Missouri Botanical Garden Open Conference Systems, TDWG 2014 ANNUAL CONFERENCE

Font Size: 
Workflow Support for Continuous Data Quality Control in a FilteredPush Network
Bertram Ludaescher, James Hanken, David Lowery, James Macklin, Paul J Morris, Robert Morris, Tianhong Song

Room: Rum 10
Date: 2014-10-28 04:41 PM – 04:54 PM
Last modified: 2014-10-03


In supporting the Southwest Arthropod Collections Network (SCAN) Thematic Collections Network (TCN), the FilteredPush project has implemented a data quality workflow that can be run using the Akka framework to provide data quality reports back to collections participating in the network. In this workflow, three actors perform data quality checks on, scientific name, georeference, and date collected. Inputs are provided through an actor that loads DarwinCore records in JSON or CSV form, either from the file system, or from a pool of harvested records in MongoDB. Outputs are provided as JSON, written either into a MongoDB collection, or to the file system, with a utility to convert the output to a multi-sheet spreadsheet with data quality annotations. The output includes a quality-controlled copy of the original record, and for each quality control actor, assertions made by that actor concerning the record data and provenance.

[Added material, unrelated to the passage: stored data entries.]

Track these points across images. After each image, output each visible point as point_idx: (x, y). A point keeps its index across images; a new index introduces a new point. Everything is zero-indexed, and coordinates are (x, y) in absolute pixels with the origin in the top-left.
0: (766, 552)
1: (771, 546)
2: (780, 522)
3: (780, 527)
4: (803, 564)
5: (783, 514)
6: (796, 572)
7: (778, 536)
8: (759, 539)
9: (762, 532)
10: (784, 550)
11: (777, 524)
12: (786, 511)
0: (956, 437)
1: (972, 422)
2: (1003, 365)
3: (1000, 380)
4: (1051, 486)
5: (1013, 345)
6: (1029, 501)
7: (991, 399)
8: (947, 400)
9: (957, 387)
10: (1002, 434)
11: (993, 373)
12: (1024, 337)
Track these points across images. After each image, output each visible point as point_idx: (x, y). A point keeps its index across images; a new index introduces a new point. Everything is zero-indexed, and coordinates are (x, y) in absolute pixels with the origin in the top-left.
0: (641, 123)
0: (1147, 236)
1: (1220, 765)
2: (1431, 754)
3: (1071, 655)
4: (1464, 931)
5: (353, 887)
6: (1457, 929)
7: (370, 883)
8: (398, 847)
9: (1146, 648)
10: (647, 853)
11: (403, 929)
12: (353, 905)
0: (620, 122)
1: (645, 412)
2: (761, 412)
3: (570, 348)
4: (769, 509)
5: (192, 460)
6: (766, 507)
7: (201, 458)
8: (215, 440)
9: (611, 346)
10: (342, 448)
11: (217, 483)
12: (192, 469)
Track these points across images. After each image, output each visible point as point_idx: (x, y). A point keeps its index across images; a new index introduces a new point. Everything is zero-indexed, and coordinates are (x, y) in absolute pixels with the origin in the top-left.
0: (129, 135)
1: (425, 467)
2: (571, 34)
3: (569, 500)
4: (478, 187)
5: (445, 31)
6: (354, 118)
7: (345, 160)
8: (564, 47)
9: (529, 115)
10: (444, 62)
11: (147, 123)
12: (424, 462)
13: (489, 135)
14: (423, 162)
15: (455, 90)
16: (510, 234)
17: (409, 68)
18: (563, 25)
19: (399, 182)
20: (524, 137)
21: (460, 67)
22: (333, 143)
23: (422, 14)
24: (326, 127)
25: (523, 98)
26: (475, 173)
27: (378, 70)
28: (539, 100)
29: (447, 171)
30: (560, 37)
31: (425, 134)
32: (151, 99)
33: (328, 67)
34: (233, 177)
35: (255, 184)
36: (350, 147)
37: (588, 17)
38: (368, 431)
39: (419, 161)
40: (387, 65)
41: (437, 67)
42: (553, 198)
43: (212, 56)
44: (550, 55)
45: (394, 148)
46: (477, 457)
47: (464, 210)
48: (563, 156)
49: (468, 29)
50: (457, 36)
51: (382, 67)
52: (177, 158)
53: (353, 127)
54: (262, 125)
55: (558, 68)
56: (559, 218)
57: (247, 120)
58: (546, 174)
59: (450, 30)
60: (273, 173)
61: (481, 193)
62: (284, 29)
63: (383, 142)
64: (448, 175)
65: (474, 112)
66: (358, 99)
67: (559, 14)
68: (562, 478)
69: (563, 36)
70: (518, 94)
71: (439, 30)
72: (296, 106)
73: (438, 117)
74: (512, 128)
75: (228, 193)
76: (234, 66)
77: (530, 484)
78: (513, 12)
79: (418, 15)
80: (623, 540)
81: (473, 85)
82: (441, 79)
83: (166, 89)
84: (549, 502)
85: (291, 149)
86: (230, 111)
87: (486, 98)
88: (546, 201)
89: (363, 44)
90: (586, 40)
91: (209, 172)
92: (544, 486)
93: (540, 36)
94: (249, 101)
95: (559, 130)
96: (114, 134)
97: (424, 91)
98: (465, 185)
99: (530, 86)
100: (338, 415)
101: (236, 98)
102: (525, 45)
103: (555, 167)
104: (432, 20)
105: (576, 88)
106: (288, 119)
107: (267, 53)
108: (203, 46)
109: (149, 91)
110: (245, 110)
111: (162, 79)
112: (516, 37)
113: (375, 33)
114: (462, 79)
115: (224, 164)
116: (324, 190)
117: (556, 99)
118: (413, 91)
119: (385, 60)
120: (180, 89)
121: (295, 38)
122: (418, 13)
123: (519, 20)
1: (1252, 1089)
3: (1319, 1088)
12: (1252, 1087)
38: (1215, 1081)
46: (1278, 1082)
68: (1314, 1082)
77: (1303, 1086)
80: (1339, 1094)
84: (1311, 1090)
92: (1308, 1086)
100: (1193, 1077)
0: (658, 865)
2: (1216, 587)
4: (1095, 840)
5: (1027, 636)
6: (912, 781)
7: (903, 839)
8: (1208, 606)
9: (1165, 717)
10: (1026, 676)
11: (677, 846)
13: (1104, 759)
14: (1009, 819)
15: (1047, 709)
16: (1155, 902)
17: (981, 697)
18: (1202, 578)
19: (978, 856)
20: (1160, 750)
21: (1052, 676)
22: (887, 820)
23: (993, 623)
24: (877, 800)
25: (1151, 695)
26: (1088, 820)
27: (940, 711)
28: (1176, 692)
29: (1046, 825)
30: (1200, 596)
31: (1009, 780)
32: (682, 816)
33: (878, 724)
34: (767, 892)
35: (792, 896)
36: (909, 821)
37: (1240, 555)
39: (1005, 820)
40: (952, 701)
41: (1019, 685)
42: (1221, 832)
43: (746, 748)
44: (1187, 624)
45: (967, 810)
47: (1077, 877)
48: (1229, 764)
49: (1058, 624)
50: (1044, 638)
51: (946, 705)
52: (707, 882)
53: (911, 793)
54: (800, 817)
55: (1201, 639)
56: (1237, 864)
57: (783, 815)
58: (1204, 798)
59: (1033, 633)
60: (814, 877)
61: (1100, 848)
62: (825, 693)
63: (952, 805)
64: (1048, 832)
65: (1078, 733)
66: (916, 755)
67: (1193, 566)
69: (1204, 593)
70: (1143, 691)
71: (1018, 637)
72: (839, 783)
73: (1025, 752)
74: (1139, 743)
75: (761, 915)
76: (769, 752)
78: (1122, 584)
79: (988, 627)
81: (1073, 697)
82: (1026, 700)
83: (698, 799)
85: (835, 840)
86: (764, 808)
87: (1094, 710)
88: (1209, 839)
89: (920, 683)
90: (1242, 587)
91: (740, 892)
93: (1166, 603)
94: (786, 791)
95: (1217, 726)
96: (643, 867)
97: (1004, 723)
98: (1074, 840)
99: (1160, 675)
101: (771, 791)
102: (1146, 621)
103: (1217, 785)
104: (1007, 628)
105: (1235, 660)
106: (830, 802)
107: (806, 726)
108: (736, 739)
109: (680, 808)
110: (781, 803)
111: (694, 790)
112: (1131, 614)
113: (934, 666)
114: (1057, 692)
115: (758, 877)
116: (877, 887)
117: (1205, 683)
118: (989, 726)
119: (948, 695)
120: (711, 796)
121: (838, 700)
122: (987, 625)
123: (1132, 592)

The actors follow a common pattern of checks on the data: First, checks are performed to determine whether data have the expected format: e.g., for a field expected to contain a date, whether or not a valid date (or a value parsable as a valid date) is present. Second, checks on internal consistency in the fields relevant to the actor are executed. For example, does a georeference assert a coordinate within the country boundary for the given country name? Similarly, a check is made whether a scientific name in a single field is consistent with other fields that hold parts of that name (e.g., the genus name may occur both in the scientific name field and in its own field.) Third, consistency checks can also be performed against remote services to make sure that, e.g., collection dates are plausible in view of biographical information about the collectors.

The FilteredPush project originally assessed data quality in FilteredPush networks using Kepler workflows with actors from the Kepler Kuration package. These actors employ a workflow director (COMAD) designed for workflow pipelines over structured data collections. We faced two difficulties in deploying Kepler to support automated quality control of harvested data: first, running Kepler headless, without its graphical user interface, and second, a low rate of throughput. We were able, though with noticeable overhead, to run Kepler headless as a service within a FilteredPush node. We then explored the use of the Akka platform as a low-level, higher-throughput workflow system. To this end, we refactored the logic of the data quality control actors into a FilteredPush library, which can be used for both Kepler Kuration and for Akka actors. Initial benchmarking experiments on the Akka workflow suggest a local optimum of about five parallel threads (for each of the actors in the workflow) was the most efficient in our deployment.